ACC.15: Routine thrombectomy during angioplasty associated with no benefit and increased stroke rate

TOTAL trial, thrombectomy, STEMI

March 24, 2015 — Clearing blood clots (thrombectomy) from coronary arteries in about 20 percent of patients undergoing angioplasty appears to increase the risk of stroke without providing the intended benefit.
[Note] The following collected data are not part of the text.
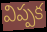
విప్పక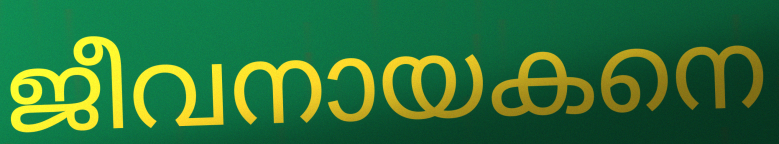
ജീവനായകനെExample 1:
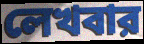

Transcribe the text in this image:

লেখবার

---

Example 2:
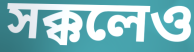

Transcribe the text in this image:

The was according the results of the TOTAL trial — which was led by researchers from McMaster University and the University of Toronto — presented at the 2015 American College of Cardiology (ACC) annual meeting. This study was simultaneously published online in the New England Journal of Medicine at the time of presentation.
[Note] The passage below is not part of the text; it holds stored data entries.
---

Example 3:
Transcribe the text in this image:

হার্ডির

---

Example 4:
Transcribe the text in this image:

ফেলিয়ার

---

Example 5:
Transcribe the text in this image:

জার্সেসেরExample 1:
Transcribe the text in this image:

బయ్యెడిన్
“The message from this study is that thrombectomy should not be used as a routine strategy,” said Sanjit Jolly, M.D., associate professor and interventional cardiologist at McMaster University, Hamilton, Ontario, Canada, and the study’s lead author. “Given the downsides we observed, the findings suggest thrombectomy should be reserved as a bailout therapy to be used only when an initial angioplasty attempt fails to open up the artery.”
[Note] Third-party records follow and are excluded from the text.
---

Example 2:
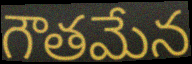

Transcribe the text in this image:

గౌతమేన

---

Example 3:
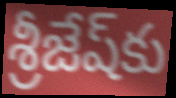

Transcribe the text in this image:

శ్రీజేష్‌కు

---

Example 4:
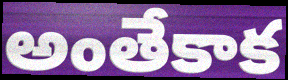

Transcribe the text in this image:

అంతేకాక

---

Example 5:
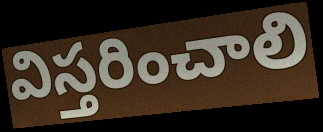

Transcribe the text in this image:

విస్తరించాలి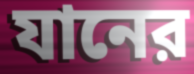
যানেরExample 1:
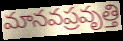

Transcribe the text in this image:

మానవప్రవృత్తి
Jolly, who is also an interventional cardiologist with HHS, said earlier studies suggested this treatment may be beneficial and “it makes sense that if you prevent the blood clot from going downstream and blocking little branches that you could potentially reduce the size of the heart attack and improve outcomes, however we did not observe that in our trial.”
 
Current guidelines leave it to physicians to decide whether to routinely perform thrombectomy during PCI or use it only as a backup strategy in cases where the angioplasty fails to open the blockage.
 
In the TOTAL trial, more than 10,000 patients undergoing angioplasty in response to a severe heart attack were randomly assigned half of the patients to receive angioplasty alone and half to receive angioplasty with manual thrombectomy. Cardiologists used a syringe to create suction to remove clots in the thrombectomy arm. Mechanical thrombectomy was not tested. 

 

After six months of follow-up, researchers found no differences between patients who received angioplasty alone versus those who also received manual thrombectomy in terms of the study’s primary endpoint, a composite of the rates of cardiovascular death, subsequent heart attack, cardiogenic shock and the most severe category of heart failure.
 
In the study, bailout thrombectomy was performed in 7 percent of the patients assigned to receive angioplasty alone.
 
Thrombectomy is an additional technique that can be combined with angioplasty in which the cardiologist creates suction to remove blood clots from the artery. It has been thought that removing clots in this way could reduce the likelihood of subsequent heart attacks or other problems. Current guidelines leave it to physicians to decide whether to routinely perform thrombectomy during angioplasty or use it only as a backup strategy in cases where the angioplasty fails to open the blockage.
 
The rate of cardiovascular death, subsequent heart attack, cardiogenic shock and the most severe category of heart failure was 6.9 percent in the group receiving thrombectomy and 7 percent in the control group, a difference that was not statistically significant. In addition to revealing no differences in the composite primary endpoint or the individual components of this endpoint, the analysis also showed no significant differences in the study’s secondary endpoint, which included the primary endpoints plus stent thrombosis.
 
The study showed a statistically significant increase in stroke in the thrombectomy group. It is possible that removing a blood clot from the heart could increase the risk that the clot will be lost during the removal process and eventually travel to the brain, causing a stroke, but this explanation would likely apply only to strokes that occur soon after the procedure, Jolly said. The relatively small number of strokes observed in the study within 30 days – 33 patients, or 0.7 percent, in the thrombectomy group and 16 patients, or 0.3 percent, in the control group – leaves open the possibility that the finding was due to chance alone. 
 
The researchers saw no difference in outcomes based on the size of the blood clots, despite previous speculation that the procedure might be particularly beneficial in patients with larger clots. 
 
“There are still open questions that aren’t resolved by our study, and this procedure could still be beneficial for a small subset of patients,” Jolly said. “Clearly, for patients who fail an initial angioplasty attempt, thrombectomy may be very important and is really the only way to open up the artery. We did not design the trial to test the effectiveness of selective or bailout thrombectomy.” 
 
Previous, smaller studies suggested benefits of routine thrombectomy or showed mixed results, but these studies involved fewer patients and some were limited to a single hospital. This study included patients from 87 hospitals and 20 countries. “Our findings illustrate the importance of doing large trials,” Jolly said. “There are many things in clinical practice that we believe are beneficial but need to be tested in large randomized trials. Only by doing this can we be certain of what helps patients and move the field forward.”
 
This study was supported by Medtronic Inc., the Canadian Institutes of Health Research, and the Canadian Network and Centre for Trials Internationally.